Les chapitres Il à VII, consacrés aux pièces Le Roi ivre, Les Grands départs, Diogène, L'Ecole du rire, Le Gibet, Les Violons de l'automne, Les Cloisons, sont autant de variations sur les mêmes thèmes: face à l'angoisse, les personnages ont recours à la cruauté, à la lucidité, à l'amour et même à la sainteté pour combler leur vide insupportable. Ainsi, après Les Cloisons, illustration dramatique de l'incommunicabilité dans le couple, l'auteur conclut que 'le cycle est bouclé, de la solitude fantasque des Insolites à la solitude nue de ce dernier couple. Le théâtre de l'absurde forme une suite de cercles concentriques qui s'enroulent et se ferment sur eux-mêmes' (p 131). Le huitième et dernier chapitre est consacré à un roman, Tout compte fait, publié en 1963 à Paris, qui, selon M. Genuist, apporte le bilan de la période 1956 à 1963, tout en annonçant le passage de Languirand de l'absurde à une vision chrétienne et mystique du monde, à une 'rage de vivre' qui amènera l'auteur au désir de construire et de sauver le monde, sous l'influence de la pensée ésotérique. Ainsi, les personnages de son théâtre, caractérisés par l'absence d'une conscience sociale, peuvent être envisagés comme 'la représentation involontaire d'une société malade et pourrie' (p 143) qu'il s'agit maintenant de sauver par la communication de la vérité (ésotérique) découverte entre temps par l'auteur.

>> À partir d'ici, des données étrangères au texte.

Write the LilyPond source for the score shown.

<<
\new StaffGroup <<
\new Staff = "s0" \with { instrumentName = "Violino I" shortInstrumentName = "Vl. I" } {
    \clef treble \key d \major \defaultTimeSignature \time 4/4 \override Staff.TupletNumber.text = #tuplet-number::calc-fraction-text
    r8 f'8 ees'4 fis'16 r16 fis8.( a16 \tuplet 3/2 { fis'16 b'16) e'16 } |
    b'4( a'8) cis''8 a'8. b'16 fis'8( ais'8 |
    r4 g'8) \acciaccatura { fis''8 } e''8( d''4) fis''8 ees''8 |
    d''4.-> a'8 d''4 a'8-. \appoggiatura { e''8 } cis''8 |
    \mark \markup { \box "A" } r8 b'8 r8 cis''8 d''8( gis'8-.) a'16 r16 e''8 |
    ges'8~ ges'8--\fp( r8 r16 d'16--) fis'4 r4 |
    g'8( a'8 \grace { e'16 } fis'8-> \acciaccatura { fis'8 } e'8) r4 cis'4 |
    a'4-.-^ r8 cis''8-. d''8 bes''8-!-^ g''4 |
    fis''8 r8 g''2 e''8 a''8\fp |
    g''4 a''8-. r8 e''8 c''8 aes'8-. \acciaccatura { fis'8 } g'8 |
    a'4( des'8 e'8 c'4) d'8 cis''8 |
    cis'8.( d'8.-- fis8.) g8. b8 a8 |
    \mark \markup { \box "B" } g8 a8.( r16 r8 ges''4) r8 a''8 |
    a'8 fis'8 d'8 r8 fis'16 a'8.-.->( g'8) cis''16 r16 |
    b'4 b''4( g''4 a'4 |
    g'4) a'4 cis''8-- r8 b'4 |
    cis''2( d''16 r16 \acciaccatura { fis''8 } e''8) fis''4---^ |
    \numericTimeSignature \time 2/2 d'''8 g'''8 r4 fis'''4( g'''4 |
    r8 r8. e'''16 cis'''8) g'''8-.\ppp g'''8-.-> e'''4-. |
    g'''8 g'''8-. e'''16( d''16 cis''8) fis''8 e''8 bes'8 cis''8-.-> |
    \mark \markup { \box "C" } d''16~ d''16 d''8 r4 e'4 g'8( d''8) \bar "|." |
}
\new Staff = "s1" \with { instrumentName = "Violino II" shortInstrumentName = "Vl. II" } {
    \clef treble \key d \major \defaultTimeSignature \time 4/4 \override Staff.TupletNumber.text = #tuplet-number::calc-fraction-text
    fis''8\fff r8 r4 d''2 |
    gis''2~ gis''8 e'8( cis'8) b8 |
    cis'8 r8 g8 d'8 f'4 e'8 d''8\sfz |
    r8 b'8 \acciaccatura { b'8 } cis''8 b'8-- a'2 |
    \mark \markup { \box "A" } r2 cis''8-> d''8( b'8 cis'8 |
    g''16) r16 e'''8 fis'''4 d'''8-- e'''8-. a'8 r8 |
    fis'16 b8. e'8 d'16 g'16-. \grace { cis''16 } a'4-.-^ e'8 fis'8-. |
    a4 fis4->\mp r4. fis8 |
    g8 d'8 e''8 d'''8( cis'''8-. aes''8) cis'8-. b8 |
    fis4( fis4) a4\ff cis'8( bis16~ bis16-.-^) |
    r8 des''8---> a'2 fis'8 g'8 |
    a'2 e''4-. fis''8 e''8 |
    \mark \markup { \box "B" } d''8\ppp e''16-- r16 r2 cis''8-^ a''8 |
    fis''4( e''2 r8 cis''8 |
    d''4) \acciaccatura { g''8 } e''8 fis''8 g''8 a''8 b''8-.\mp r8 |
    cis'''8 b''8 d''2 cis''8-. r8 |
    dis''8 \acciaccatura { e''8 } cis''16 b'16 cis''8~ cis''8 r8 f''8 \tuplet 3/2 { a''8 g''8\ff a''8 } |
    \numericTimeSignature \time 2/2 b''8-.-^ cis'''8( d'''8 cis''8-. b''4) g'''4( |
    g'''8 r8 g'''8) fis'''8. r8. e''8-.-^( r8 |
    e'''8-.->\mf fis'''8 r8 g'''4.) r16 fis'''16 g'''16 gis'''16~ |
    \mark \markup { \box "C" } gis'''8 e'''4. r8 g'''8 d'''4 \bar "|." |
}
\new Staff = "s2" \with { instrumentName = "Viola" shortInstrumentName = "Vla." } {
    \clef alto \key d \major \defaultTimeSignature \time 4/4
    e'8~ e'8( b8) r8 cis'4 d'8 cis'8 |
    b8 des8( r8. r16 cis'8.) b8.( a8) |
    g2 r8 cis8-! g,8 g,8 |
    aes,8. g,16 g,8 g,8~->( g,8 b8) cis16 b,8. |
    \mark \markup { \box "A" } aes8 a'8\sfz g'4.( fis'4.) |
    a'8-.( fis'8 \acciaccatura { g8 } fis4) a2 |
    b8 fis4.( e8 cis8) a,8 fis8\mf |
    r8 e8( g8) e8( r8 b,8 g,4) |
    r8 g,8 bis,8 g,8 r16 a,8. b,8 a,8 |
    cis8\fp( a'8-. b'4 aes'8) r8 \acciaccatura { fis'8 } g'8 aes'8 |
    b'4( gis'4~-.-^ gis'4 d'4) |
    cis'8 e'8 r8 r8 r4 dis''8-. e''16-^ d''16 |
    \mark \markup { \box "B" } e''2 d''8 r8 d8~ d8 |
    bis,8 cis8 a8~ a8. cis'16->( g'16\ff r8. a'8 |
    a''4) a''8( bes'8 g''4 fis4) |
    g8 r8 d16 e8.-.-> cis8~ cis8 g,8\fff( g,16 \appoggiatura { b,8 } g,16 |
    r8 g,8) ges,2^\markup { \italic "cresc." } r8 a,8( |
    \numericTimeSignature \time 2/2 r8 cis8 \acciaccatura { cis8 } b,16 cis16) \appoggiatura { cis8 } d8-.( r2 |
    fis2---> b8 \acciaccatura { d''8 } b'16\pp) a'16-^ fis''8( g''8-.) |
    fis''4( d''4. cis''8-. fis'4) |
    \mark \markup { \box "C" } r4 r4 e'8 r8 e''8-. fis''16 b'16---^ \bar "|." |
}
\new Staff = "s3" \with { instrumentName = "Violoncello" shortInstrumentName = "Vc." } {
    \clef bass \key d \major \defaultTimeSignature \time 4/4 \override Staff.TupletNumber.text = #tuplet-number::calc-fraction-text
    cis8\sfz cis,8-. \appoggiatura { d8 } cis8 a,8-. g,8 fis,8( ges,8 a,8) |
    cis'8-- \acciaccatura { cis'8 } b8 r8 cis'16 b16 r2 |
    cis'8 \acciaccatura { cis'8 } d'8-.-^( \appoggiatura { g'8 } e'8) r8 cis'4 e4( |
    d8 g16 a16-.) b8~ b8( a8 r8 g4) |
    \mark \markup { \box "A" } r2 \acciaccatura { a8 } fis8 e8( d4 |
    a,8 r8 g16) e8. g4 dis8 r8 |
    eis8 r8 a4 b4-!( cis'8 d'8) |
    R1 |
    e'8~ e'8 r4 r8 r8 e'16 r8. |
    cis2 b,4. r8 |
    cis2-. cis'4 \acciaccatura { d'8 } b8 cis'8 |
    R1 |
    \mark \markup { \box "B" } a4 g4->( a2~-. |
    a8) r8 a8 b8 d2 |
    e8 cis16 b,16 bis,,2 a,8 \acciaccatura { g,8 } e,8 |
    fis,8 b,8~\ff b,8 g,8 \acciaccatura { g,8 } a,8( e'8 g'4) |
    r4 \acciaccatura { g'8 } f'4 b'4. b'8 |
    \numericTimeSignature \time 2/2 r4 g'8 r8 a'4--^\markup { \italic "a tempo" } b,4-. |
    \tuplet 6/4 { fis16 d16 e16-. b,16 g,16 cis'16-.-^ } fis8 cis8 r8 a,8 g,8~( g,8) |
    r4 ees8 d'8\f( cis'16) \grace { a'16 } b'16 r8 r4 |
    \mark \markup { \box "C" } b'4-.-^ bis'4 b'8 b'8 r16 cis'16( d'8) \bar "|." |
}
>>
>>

Une telle volte-face engage M. Genuist à conclure que ce théâtre de l'absurde n'était qu'une expérience provisoire de l'auteur, un 'accident de parcours' incapable d'exprimer ses convictions fondamentales, qui elles, auraient trouvé leur épanouissement dans la pensée ésotérique. Selon l'autocritique du dramaturge, l'échec relatif de son théâtre s'explique par son incapacité d'écrire dans un langage populaire québécois et par le manque d'épaisseur humaine de ses personnages, dû à sa jeunesse et à son inexpérience de la vie. Et l'auteur de conclure: 'j'aurais pu faire un bon homme de théâtre. C'est finalement la grande frustration de ma vie' (p 176). On peut, en effet, se demander comment construire un monde dramatique convaincant sur l'accidentel, sur un demi-engagement dans l'absurde. Cet échec ne tient-il pas avant tout à l'ambigifité de l'auteur qui, influencé largement par une esthétique étrangère, écrit pour un public québécois dont il n'arrive pas à parler la langue, et emprunte une vision du monde étrangère dont il se dégagera après quelques expérimentations cocasses? Ainsi, le manque d'épaisseur des personnages pourrait s'expliquer non pas par la jeunesse de l'auteur mais par son manque de conviction à l'égard de son univers dramatique. Enfin, il faut se demander si l'itinéraire de Languirand va de l'erreur à la vérité ou de la lucidité à la mauvaise foi ... Par ailleurs, il serait passionnant de savoir pourquoi le théâtre de l'absurde, resté une tentative isolée avec Languirand, ne peut pas ou n'a pas pu s'acclimater à l'univers québécois. Est-ce dû à une différence de public? Languirand n'aurait-il pas su créer le sien?